Seriously? I can't track down the actual policy, but saw a report online that reported the policy was actually ambiguous - paraphrasing from memory, something like: "In case of emergency call 911 and wait for help." It didn't seem to preclude helping someone who was dying.

We can only guess at this time why the nurse was so hesitant to help. Perhaps she was concerned about liability? Or her job? In any event, employers who are likely to face such situations (like senior facilities) may wish to make their employees aware of "good Samaritan" laws (50 State Survey here). These laws generally shield people who in good faith attempt to render assistance.

You wouldn't think it's necessary to include a workplace policy that "it's okay to save someone's life when the 911 operator tells you that person is dying and needs you to perform CPR" . . . but maybe it is.

Friday, March 1, 2013

New 3d Cir. Precedential Discrimination Opinion - COTW #132

The Third Circuit recently unleashed a monster 38-page precedential discrimination opinion in Burton v. Teleflex, Inc. It would be tough to breakdown all of the issues in a quick blog post, but I did want to point out the Court's analysis of the resignation vs. termination determination.

The evidence seems pretty clear to me . . . the employee had an exchange with her supervisor in which she repeatedly asked him if he wanted her to resign (according to testimony from both parties). He said he did not, but the employee then walked away and the supervisor understood her disengagement from the conversation to be a resignation (while admitting that the employee never expressly stated that she resigned). Right after the conversation, the employee told two co-workers that she had resigned, and the co-workers told the supervisor. The employee then missed the next two days of work and then left for a previously scheduled one-week vacation. When she got back from vacation she received a letter accepting her resignation, which she did not contest.
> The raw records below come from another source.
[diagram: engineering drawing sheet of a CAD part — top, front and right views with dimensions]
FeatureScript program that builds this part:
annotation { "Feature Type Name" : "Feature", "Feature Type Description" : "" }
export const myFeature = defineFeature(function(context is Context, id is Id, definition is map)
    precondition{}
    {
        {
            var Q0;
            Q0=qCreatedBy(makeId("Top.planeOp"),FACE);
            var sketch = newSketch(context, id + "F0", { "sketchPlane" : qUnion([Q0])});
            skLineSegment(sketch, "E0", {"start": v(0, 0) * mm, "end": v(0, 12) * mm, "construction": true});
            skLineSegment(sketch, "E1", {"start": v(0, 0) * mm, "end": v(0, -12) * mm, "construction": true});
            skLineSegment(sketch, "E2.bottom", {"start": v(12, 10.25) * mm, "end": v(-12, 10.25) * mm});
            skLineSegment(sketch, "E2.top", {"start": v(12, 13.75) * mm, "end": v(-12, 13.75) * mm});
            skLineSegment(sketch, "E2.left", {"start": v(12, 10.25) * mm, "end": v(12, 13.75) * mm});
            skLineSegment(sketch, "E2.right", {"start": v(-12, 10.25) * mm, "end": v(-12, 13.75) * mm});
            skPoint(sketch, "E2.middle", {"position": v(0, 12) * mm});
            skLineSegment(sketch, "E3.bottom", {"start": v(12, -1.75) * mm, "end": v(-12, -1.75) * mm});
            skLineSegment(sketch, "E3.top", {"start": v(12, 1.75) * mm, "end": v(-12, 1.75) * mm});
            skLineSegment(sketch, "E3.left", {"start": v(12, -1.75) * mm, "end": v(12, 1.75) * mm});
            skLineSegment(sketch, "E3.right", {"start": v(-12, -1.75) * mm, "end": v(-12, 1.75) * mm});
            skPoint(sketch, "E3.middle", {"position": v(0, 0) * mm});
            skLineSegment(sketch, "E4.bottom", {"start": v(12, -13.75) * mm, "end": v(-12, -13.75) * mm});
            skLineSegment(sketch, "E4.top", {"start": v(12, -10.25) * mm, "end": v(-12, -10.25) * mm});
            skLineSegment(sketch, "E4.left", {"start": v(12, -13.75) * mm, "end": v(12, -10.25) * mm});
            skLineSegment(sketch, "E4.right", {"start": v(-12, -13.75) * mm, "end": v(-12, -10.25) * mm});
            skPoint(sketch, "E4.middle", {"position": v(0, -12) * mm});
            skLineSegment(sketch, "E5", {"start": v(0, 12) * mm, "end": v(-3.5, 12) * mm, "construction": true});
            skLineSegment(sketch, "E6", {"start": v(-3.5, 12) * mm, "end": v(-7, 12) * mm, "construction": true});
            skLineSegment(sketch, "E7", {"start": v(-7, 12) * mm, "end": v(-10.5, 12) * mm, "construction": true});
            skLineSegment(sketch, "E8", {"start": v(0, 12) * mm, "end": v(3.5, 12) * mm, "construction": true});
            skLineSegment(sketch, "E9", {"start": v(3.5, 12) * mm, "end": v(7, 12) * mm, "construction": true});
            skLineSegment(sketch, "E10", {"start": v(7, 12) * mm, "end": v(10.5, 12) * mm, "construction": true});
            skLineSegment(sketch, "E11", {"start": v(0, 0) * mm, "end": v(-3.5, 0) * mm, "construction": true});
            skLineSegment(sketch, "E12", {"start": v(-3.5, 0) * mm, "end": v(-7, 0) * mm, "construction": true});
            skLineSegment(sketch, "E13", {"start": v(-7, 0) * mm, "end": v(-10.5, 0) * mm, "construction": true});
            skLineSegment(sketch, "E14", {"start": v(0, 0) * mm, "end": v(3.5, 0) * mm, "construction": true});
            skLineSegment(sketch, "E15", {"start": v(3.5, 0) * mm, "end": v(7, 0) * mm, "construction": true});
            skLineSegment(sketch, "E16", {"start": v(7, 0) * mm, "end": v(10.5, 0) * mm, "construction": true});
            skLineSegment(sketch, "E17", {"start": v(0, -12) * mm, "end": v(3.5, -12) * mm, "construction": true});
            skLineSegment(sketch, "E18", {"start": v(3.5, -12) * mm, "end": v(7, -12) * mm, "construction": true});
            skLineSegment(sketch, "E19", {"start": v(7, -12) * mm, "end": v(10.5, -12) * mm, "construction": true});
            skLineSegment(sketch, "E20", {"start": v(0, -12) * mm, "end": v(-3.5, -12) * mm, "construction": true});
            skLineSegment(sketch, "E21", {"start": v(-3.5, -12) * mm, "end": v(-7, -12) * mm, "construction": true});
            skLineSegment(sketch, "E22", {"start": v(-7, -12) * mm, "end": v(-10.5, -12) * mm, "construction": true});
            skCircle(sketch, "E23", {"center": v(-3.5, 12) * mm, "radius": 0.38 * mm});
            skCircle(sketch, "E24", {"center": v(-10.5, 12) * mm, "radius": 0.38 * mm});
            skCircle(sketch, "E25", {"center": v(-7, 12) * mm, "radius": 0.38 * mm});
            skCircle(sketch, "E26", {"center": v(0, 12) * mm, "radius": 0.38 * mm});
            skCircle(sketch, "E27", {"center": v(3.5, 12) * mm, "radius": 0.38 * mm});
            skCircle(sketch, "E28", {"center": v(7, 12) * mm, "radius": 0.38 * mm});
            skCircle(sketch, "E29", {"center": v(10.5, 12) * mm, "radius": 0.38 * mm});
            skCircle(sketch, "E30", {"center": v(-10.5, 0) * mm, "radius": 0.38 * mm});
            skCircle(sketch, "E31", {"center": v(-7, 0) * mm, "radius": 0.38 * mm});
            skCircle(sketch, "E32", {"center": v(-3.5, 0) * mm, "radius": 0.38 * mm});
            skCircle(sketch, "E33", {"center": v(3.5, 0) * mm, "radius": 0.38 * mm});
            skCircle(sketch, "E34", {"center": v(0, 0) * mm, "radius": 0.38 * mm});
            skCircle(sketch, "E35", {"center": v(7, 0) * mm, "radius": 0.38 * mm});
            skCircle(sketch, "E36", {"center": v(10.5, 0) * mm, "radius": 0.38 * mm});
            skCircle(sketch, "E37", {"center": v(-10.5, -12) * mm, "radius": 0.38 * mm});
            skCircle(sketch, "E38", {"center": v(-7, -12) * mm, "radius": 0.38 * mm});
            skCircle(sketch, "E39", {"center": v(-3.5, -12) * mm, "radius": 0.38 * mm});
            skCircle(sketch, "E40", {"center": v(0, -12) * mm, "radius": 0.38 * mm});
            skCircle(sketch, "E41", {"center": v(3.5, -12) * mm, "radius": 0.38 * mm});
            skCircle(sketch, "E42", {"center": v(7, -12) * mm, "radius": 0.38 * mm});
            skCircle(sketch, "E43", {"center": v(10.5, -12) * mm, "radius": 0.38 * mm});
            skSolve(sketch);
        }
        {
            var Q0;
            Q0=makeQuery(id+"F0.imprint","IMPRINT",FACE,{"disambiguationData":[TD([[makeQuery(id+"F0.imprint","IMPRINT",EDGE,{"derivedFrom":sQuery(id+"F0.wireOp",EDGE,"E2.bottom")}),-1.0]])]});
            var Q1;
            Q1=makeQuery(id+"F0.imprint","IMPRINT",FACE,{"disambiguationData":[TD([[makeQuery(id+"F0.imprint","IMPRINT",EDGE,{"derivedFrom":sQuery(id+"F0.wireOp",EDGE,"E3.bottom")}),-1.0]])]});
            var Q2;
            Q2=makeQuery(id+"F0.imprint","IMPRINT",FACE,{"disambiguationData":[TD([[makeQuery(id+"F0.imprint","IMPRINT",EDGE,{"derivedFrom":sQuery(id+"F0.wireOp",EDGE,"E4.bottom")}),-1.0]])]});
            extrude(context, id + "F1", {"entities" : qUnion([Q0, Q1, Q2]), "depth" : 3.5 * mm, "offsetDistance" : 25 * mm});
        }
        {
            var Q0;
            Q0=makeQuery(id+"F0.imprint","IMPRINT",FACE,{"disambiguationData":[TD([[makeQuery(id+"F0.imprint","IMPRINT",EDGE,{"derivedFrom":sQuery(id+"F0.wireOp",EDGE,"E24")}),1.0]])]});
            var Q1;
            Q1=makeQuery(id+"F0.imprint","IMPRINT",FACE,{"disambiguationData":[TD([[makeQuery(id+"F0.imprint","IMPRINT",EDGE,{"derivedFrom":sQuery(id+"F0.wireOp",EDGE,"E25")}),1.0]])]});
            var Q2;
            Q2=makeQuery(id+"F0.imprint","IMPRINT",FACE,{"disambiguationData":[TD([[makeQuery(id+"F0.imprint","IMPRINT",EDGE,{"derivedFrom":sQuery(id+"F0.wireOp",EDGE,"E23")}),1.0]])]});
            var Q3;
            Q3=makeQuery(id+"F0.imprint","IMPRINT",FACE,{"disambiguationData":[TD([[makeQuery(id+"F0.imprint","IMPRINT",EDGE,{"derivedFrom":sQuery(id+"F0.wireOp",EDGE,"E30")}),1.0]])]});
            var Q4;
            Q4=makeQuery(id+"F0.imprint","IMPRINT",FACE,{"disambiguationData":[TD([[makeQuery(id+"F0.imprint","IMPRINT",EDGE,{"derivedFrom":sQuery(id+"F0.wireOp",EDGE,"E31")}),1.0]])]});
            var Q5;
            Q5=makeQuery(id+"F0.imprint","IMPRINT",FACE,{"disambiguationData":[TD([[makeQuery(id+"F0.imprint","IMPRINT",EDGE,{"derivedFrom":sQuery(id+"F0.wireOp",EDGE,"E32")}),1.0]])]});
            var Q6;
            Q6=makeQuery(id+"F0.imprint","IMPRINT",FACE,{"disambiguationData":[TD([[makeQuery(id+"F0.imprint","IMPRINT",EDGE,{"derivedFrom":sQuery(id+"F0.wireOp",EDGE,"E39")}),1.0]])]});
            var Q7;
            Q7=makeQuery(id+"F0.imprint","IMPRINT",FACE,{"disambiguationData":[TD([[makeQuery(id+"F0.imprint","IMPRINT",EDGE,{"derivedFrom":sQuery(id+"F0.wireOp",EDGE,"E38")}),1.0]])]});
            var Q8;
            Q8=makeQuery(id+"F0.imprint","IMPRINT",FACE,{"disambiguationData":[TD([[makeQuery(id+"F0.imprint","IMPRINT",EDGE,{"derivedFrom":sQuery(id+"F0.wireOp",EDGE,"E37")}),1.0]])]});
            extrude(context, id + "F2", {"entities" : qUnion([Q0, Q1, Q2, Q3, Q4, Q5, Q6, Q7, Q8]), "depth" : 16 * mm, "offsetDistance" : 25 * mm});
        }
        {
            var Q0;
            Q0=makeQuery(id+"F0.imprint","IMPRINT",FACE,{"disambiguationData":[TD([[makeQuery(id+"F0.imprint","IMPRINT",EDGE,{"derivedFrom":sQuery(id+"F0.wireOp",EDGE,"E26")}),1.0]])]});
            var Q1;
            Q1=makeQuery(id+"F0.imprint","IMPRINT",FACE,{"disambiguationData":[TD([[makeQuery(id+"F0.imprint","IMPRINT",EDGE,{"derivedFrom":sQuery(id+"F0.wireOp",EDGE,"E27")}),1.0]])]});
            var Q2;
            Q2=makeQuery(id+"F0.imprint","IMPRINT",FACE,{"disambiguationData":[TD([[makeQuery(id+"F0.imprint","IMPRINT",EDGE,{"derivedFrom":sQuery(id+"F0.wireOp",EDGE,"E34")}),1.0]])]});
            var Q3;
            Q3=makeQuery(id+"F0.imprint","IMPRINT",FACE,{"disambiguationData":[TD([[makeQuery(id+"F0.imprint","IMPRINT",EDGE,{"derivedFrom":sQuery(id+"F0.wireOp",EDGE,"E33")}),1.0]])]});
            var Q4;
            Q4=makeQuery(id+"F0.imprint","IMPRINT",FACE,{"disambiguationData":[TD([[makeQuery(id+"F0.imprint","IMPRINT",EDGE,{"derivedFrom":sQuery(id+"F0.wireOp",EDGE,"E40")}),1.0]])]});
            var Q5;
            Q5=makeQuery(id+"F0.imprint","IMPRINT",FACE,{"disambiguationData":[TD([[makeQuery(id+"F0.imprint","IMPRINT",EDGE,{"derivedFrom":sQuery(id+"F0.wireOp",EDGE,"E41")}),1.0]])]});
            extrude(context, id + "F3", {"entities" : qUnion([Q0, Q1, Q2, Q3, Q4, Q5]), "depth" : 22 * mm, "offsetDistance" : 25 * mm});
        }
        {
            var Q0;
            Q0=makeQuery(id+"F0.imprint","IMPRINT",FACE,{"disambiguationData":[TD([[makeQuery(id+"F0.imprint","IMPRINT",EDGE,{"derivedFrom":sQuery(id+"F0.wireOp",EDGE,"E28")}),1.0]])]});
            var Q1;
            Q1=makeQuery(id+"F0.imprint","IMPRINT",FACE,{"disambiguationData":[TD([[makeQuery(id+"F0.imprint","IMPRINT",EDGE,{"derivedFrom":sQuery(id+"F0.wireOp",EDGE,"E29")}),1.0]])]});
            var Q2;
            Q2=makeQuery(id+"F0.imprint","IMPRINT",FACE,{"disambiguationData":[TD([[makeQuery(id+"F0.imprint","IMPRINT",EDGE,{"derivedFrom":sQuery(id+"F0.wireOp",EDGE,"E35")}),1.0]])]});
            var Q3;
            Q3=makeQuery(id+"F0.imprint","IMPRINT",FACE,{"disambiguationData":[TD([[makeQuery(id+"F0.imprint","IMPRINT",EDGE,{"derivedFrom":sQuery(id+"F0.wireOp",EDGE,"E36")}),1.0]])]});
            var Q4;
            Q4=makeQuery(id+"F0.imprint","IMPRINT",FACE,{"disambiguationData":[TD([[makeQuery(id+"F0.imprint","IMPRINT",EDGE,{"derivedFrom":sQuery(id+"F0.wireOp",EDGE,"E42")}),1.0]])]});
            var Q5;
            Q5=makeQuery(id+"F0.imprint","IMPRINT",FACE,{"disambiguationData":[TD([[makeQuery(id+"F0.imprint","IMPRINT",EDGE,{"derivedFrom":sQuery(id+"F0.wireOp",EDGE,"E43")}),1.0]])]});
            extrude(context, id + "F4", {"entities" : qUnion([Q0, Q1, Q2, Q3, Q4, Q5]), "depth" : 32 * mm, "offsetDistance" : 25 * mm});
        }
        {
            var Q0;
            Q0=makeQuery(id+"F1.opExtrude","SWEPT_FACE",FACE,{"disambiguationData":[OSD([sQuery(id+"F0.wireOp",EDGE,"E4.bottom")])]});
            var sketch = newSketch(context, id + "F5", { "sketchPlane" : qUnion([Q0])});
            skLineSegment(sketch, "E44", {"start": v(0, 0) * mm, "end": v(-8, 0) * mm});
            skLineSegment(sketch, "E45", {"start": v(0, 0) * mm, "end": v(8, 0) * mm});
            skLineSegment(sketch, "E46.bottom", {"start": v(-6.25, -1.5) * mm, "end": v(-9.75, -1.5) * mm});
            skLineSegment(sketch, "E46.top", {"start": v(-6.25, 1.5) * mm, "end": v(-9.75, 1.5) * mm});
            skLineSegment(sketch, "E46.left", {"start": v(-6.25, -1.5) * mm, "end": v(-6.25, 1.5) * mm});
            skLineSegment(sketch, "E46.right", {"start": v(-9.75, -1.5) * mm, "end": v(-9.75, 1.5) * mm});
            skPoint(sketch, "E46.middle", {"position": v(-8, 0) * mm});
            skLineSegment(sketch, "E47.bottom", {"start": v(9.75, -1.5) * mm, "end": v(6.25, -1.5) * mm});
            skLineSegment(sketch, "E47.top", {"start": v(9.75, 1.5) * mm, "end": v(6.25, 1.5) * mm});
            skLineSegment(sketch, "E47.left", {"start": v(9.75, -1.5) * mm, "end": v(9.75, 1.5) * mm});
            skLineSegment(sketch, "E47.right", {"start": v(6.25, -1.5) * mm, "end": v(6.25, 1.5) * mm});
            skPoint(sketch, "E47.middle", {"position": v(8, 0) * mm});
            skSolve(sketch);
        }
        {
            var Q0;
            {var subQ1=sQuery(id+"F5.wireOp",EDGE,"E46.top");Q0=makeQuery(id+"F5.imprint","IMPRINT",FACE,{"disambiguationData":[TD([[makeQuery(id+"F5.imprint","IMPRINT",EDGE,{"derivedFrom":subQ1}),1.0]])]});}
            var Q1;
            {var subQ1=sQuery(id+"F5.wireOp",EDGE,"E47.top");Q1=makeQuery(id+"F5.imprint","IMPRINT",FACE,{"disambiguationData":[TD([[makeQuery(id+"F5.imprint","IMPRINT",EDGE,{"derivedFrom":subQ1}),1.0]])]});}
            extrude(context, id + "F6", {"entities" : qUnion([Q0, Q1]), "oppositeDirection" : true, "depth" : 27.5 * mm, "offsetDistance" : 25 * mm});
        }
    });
Pretty obvious what happened here, right? The employee resigned! The district court granted summary judgment for the employer on her discrimination claims. Not so fast though! The Third Circuit finds a "genuine dispute of material fact" (i.e. a summary judgment killer) based on the evidence that:
  • The employee denies that she ever told anyone she was resigning;
  • There was no resignation letter;
  • The supervisor admits that the employee never expressly told him that she was resigning (and there was no evidence that she ever told anyone above her in the chain of command that she was resigning);
  • Nobody from the employer ever confirmed with the employee that she had resigned; and
  • The employee's husband testified that she never mentioned resigning or getting fired after the conversation with her supervisor, and even did some work after that.
There were a few other facts sprinkled in the opinion as well. Frankly, if I'm on a jury here, I still think she resigned. But that's not the role of the trial court. The trial court does not resolve disputes of fact, so the Third Circuit reverses and the employee's claim lives to fight another day.

There are several other issues in the opinion, and I recommend reading the whole thing if you're in the Third Circuit (including Pennsylvania).